Cheng cautioned against drawing too many conclusions. The study doesn’t prove the causality between sildenafil and Alzheimer’s disease. To test the drug’s effectiveness researchers must conduct clinical trials using a placebo.

Others have said that the findings offer a new avenue for research, but they don’t yet have solid answers.

“Being capable of repurposing a drug that is approved for certain health conditions could speed up the process of discovering new drugs and help bring about new treatments for dementia earlier.” Susan Kohlhaas (Doctor of Research at Alzheimer’s Research UK), stated to the Science Media Centre.

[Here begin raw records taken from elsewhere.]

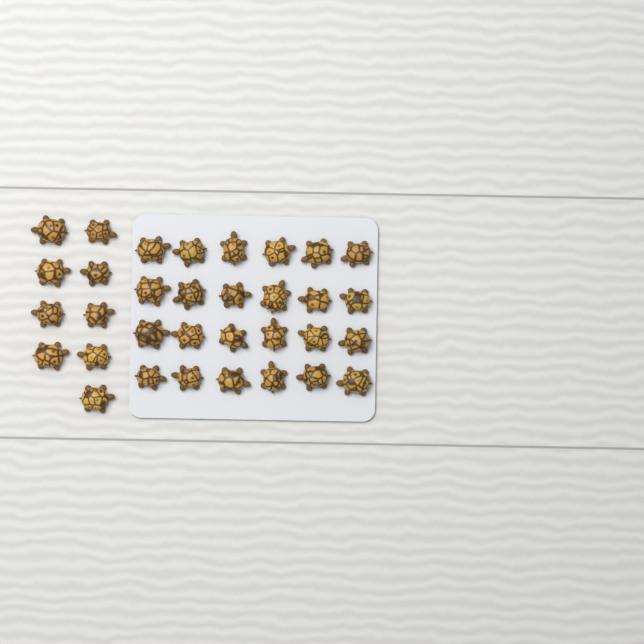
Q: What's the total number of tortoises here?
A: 33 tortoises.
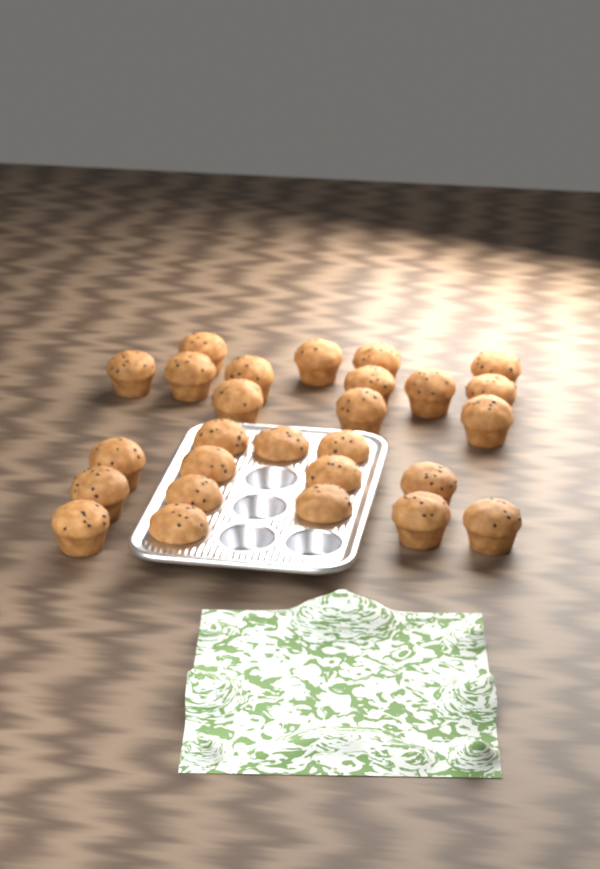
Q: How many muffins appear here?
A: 27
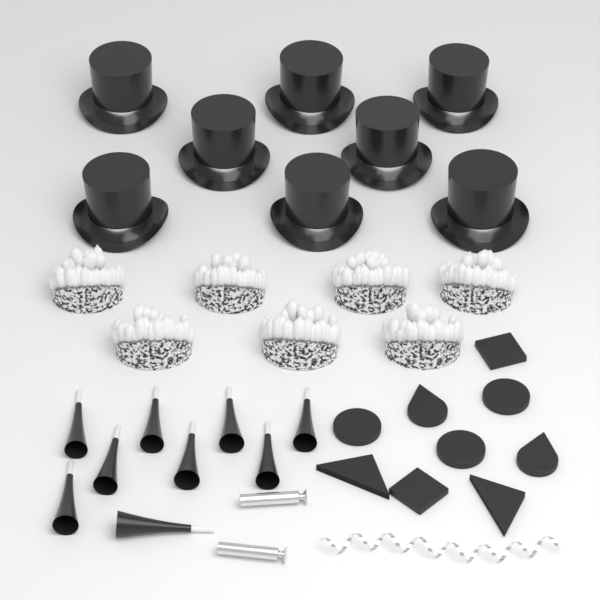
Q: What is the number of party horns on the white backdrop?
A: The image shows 9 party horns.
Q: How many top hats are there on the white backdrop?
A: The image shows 8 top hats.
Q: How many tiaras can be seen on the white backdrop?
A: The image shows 7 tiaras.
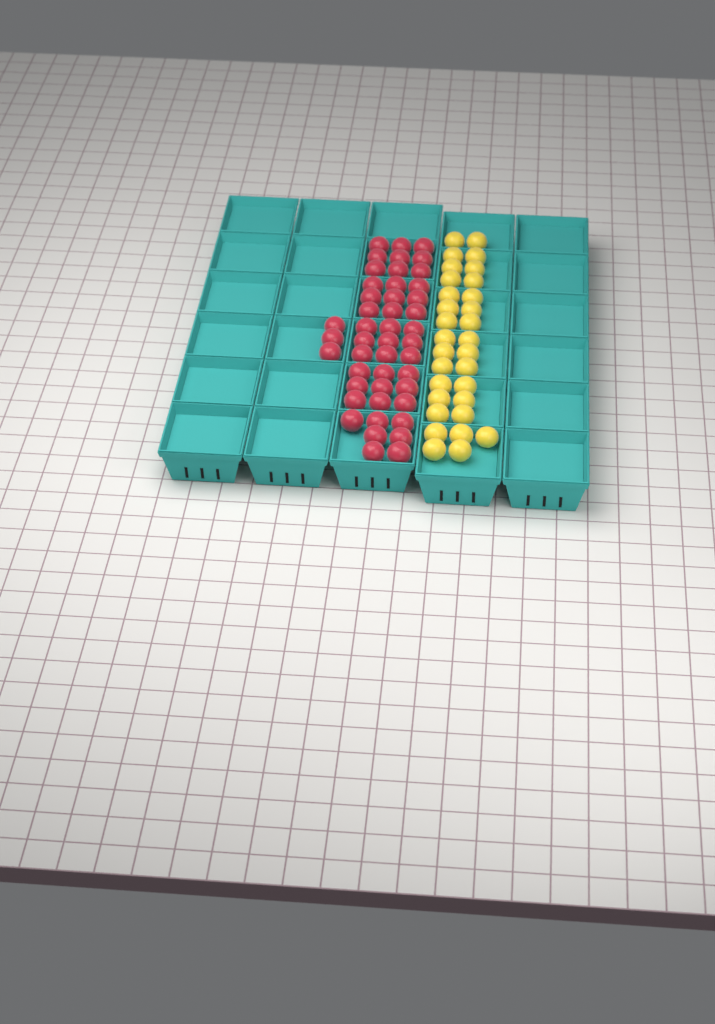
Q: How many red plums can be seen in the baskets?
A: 46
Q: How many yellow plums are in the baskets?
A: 31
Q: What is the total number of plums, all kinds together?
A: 77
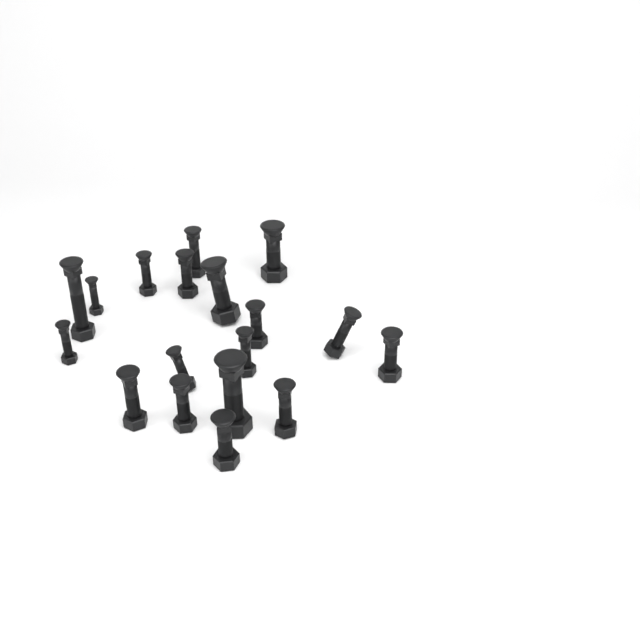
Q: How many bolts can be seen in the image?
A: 18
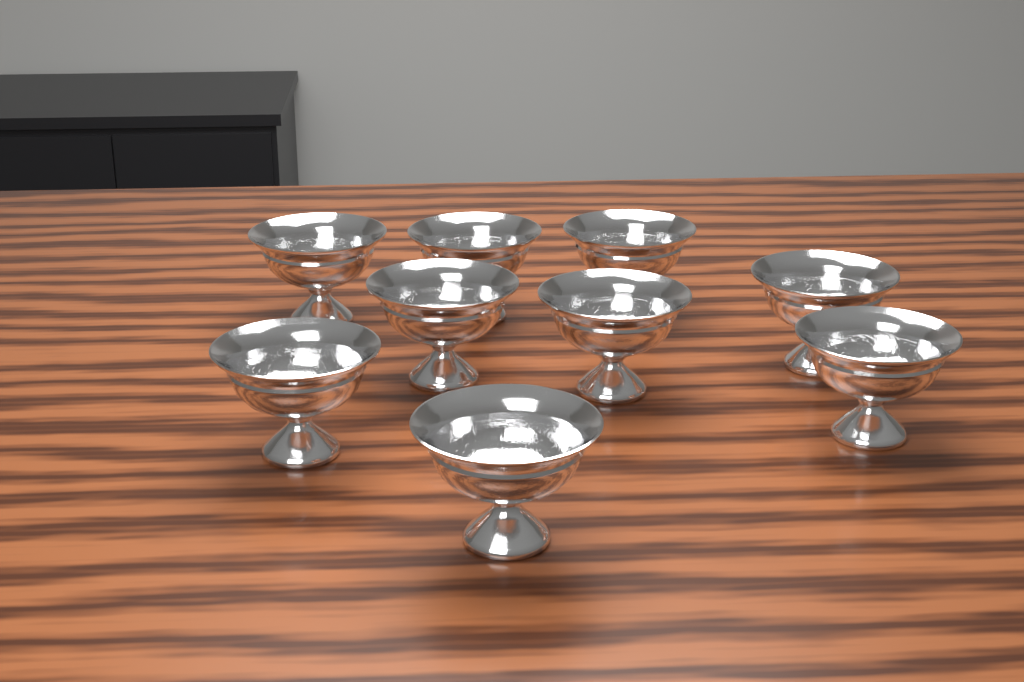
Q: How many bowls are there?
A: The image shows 9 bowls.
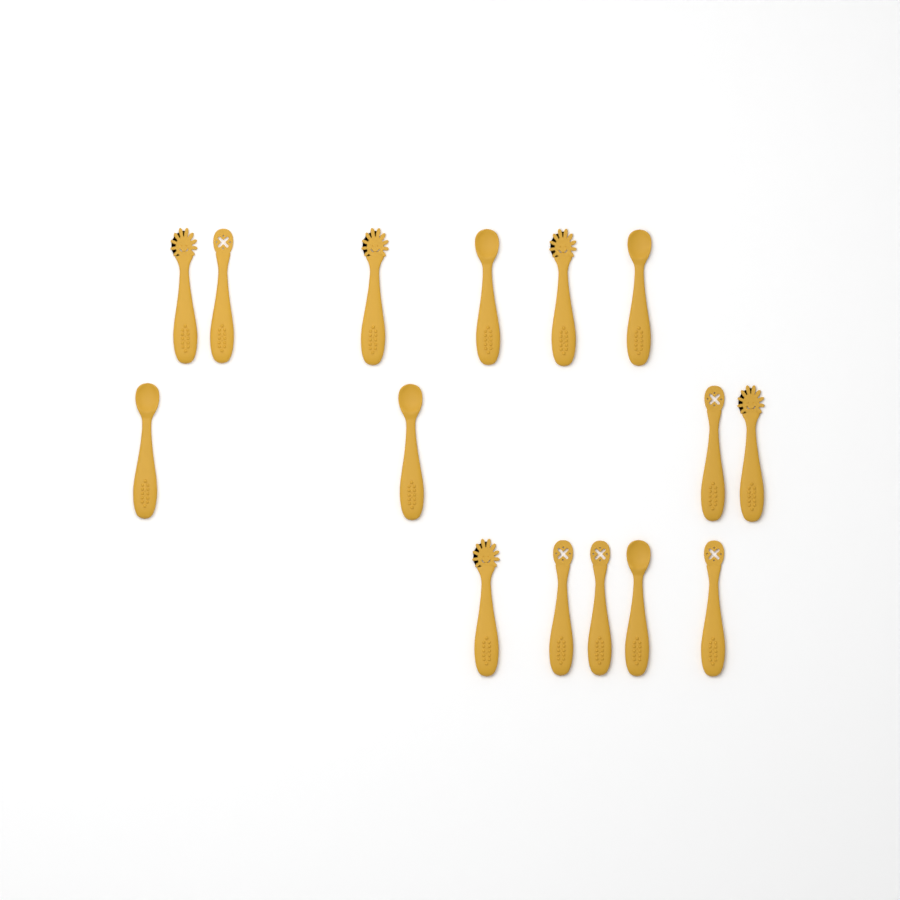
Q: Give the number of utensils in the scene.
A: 15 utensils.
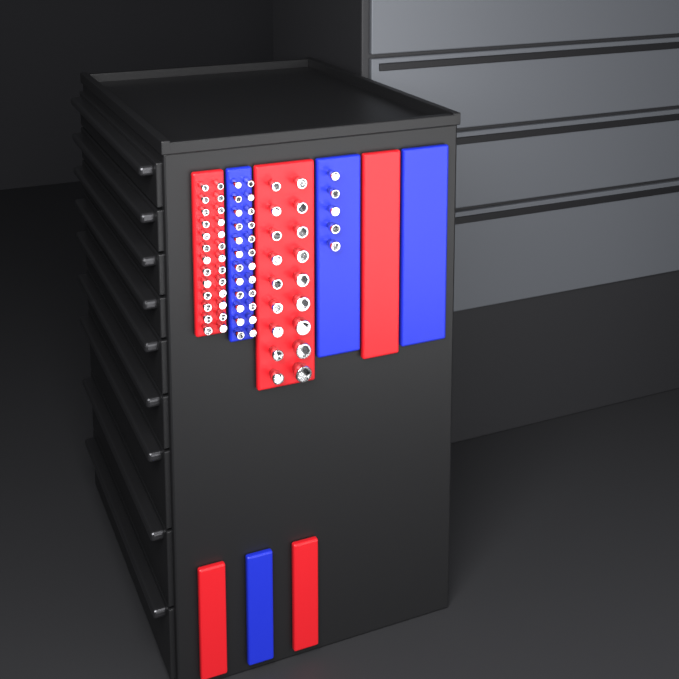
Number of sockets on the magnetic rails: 73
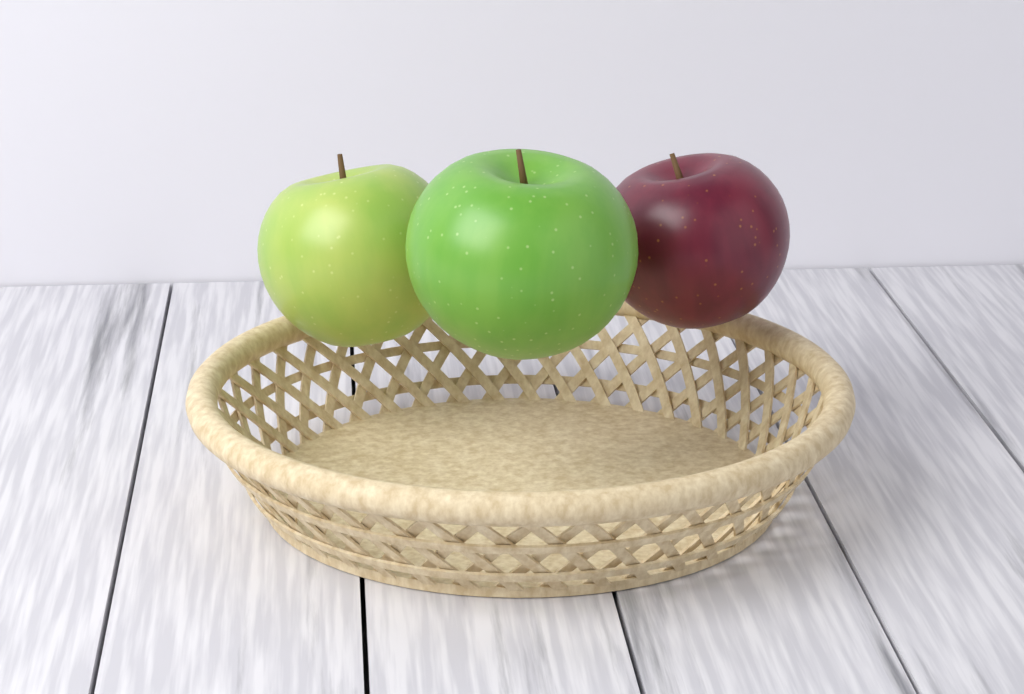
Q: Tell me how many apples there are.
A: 3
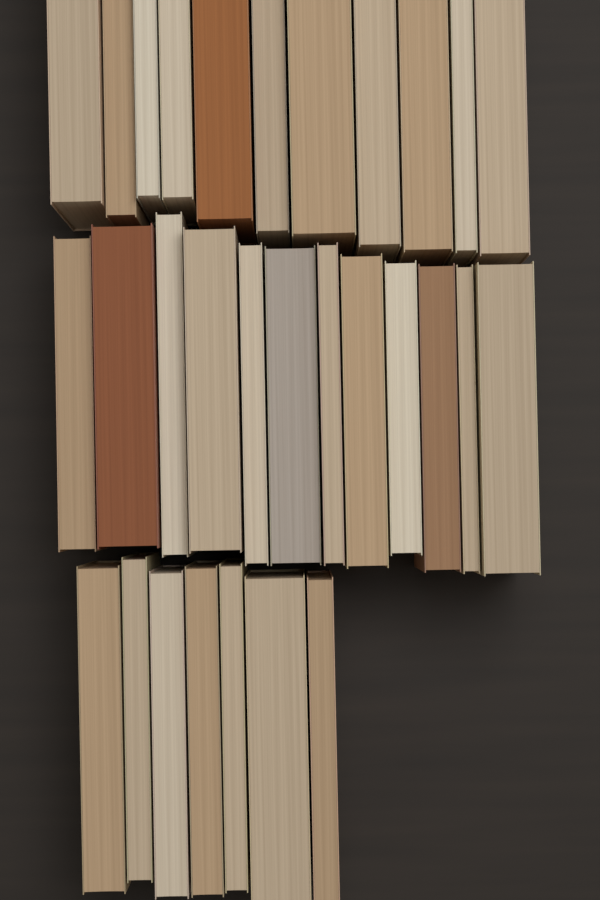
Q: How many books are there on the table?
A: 30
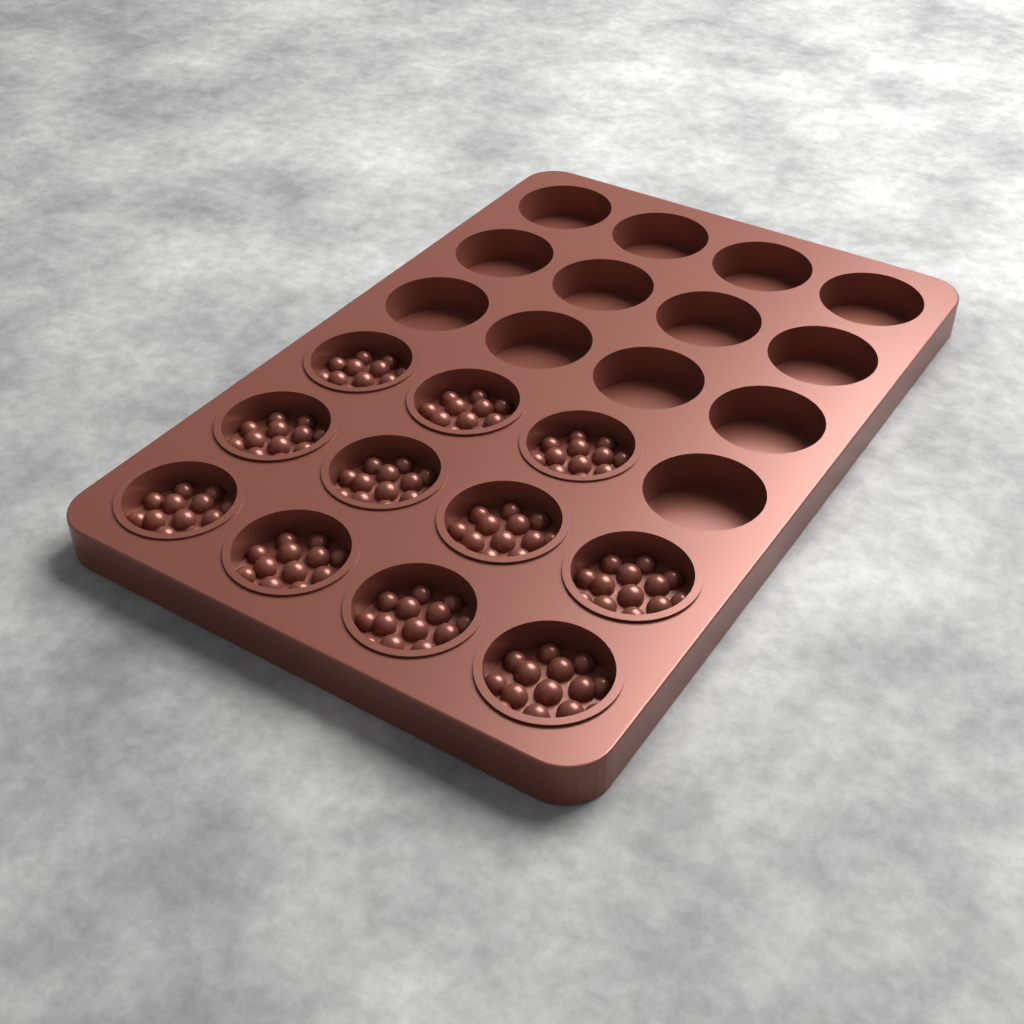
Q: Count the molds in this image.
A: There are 11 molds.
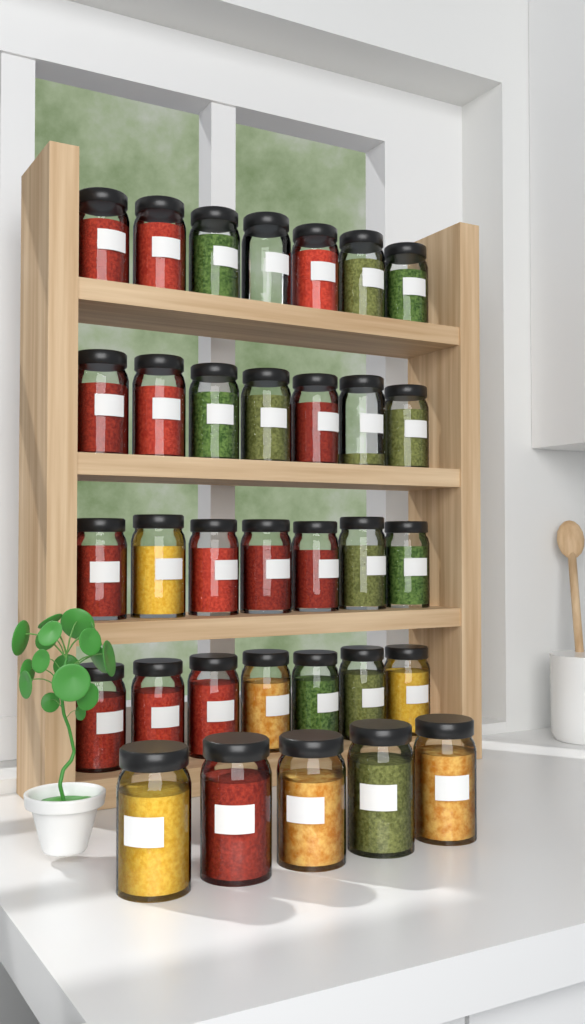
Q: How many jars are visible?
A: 33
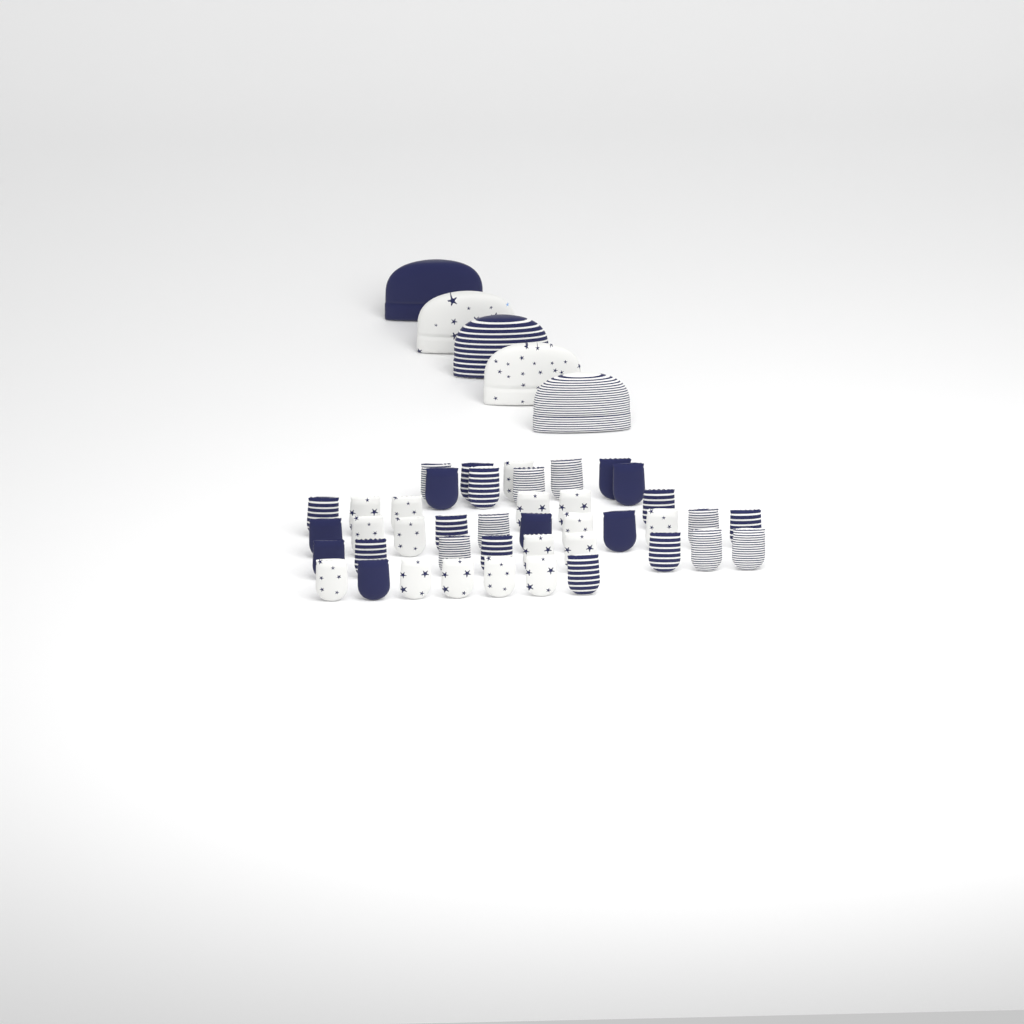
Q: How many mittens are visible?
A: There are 42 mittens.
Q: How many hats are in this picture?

She said, “Importantly this research does not prove that sildenafil decreases the risk of dementia or slows or stops the progression of the disease.” “If you want to discuss any treatment that you’re receiving, the first step is to talk to your doctor.”

And doctors won’t likely recommend it as a treatment yet either.

“While these data may be fascinating scientifically, based upon this study, I wouldn’t be rushing to begin sildenafil use as a preventative for Alzheimer’s disease.” Tara Spires Jones, PhD, deputy director of Centre for Discovery Brain Sciences at University of Edinburgh, told Science Media Centre.

Sources:

Nature Aging: “Endophenotype-based in silico network medicine discovery combined with data mining from insurance records identifies sildenafil as a candidate treatment for Alzheimer’s disease.”

Cleveland Clinic: “Cleveland Clinic Research Finds Sildenafil as a possible candidate drug for Alzheimer’s Disease.”

Science Media Centre: “Expert reaction to study that identified sildenafil (Viagra) as a potential drug to treat Alzheimer’s disease.”